Sunday, April 09, 2006
April 3-9, 2006
Pictures: Laurie's birthday
Books: I have started a couple of new books-
Abuse-Proofing Your Child- Grace Ketterman- I am finding much of it to be oversimplified but she does have some good points, and I am glad I have read it as it has reminded me of some things in which I need to stay vigilant in teaching the kids. I am guessing there are much better books on the subject, though.
Modern Uzbeks- ?- Just started it, but am really enjoying it, even though it is a bit intellectual (every now and then he uses words I've never heard of and it seems to be more out of getting to use the big word than out of necessity, but that is a personal judgment, and, not knowing the author, one I am not really allowed to make). I can't say much about it yet as I have not read enough.
Redeeming a scary time:
As usual Jesus was ever-present this week, but I wanted to give a testimony of one particular event in which He showed Himself to Hudson and I. In this event the battle we are in, the need to run to Jesus, and His readiness to come to our help are all present.

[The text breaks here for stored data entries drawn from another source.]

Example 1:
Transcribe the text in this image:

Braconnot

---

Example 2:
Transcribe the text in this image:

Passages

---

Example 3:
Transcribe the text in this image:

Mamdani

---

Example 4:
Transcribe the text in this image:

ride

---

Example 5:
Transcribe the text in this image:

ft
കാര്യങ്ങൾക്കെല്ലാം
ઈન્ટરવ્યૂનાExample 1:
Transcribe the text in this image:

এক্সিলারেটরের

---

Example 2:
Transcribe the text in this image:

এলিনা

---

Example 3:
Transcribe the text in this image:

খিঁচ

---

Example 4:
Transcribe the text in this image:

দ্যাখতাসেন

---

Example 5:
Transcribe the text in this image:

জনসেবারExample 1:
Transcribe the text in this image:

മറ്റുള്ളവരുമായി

Friday night around 3am Hudson came into our room and woke me up to say that he was very scared. This was not the first time one of our kids has done this, and I responded as I normally do, namely taking them back to bed, tucking them in, and praying for them (usually in a half-sleep). I returned to bed and went to sleep.

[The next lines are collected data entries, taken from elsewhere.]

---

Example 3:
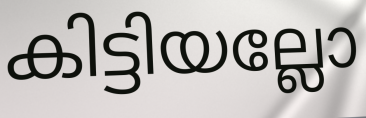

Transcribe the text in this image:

കിട്ടിയല്ലോ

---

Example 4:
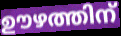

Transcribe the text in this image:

ഊഴത്തിന്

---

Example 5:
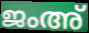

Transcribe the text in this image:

ജംഅ്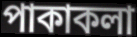
পাকাকলা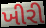
ખીરી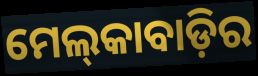
ମେଲ୍‍କାବାଡ଼ିର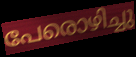
പേരൊഴിച്ചു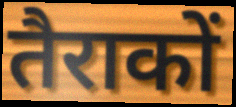
तैराकों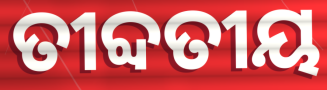
ତୀବ୍ଦତୀୟ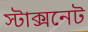
স্টাক্সনেট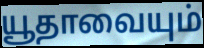
யூதாவையும்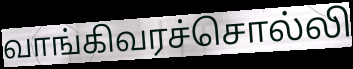
வாங்கிவரச்சொல்லி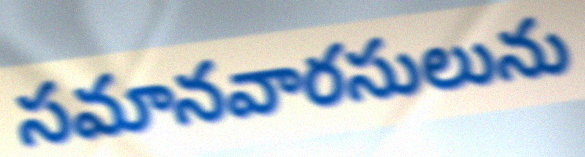
సమానవారసులును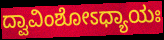
ದ್ವಾವಿಂಶೋಽಧ್ಯಾಯಃ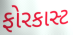
ફોરકાસ્ટ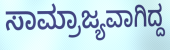
ಸಾಮ್ರಾಜ್ಯವಾಗಿದ್ದ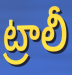
ట్రాలీ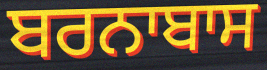
ਬਰਨਾਬਾਸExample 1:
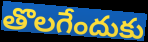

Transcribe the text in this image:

తొలగేందుకు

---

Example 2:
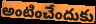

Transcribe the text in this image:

అంటించేందుకు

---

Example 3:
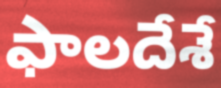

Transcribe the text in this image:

ఫాలదేశే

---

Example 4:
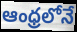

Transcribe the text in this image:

ఆంధ్రలోనే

A while later Laurie got up to go to the bathroom and upon returning heard a muffled howling sound coming from the boys' room. She went in to see what it was and found Hudson under his covers calling for us. He was weeping uncontrollably and sweating profusely. Once she removed the covers it woke me up, and I went in to check on him.
We set up a mattress on the floor and brought him into our room. I lay down next to him and prayed for him. I wanted to comfort him (he really could not explain why he was so scared- apparently did not have a bad dream) and also did not want this to be a lasting memory that would get a hold on him. I was praying for Jesus to speak to Hudson and to show him how He (Jesus) was near him. I was praying that I did not want it to be a memory of Hudson being alone but instead a memory of him being ? I could not think of what kind of memory it could be? How could Jesus redeem this? And then Jesus spoke that the major point of the experience was not that Hudson was alone but that he was rescued. Next He said to me (if you are not used to Jesus speaking to you in your inner being then this may sound weird- I can't explain it here, but would be happy to if you want to write and ask me personally- my guess is that most disciples of Jesus know what I am talking about) that He woke up Laurie. I excitedly told this to Hudson (I'm still lying next to him at this point), and he recognized it and seemed to relax a bit.

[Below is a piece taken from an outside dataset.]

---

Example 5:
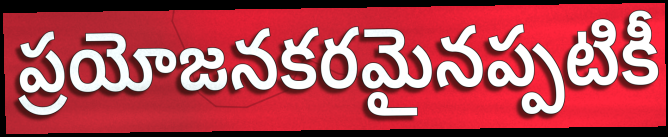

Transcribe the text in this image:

ప్రయోజనకరమైనప్పటికీ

I was very encouraged and prayed that they point would stick in his mind. That he would awake knowing that Jesus was with him when we could not hear him and that Jesus rescued him by waking his mommy; and that this would carry over in a broader way seeing that Jesus is always with him and will watch over him so that he does not need to fear.
He slept in Saturday morning as long as he ever has. The experience clearly wiped him out. But when he woke up the first thing he did was tell Keaton about how Jesus rescued him the night before. Needless to say I was encouraged and thankful to my precious Savior. May the truth stick in me of how much Jesus loves my kids and will watch over them. My calling is to Jesus and listening to Him, being full of the Holy Spirit; not to worrying about my kids.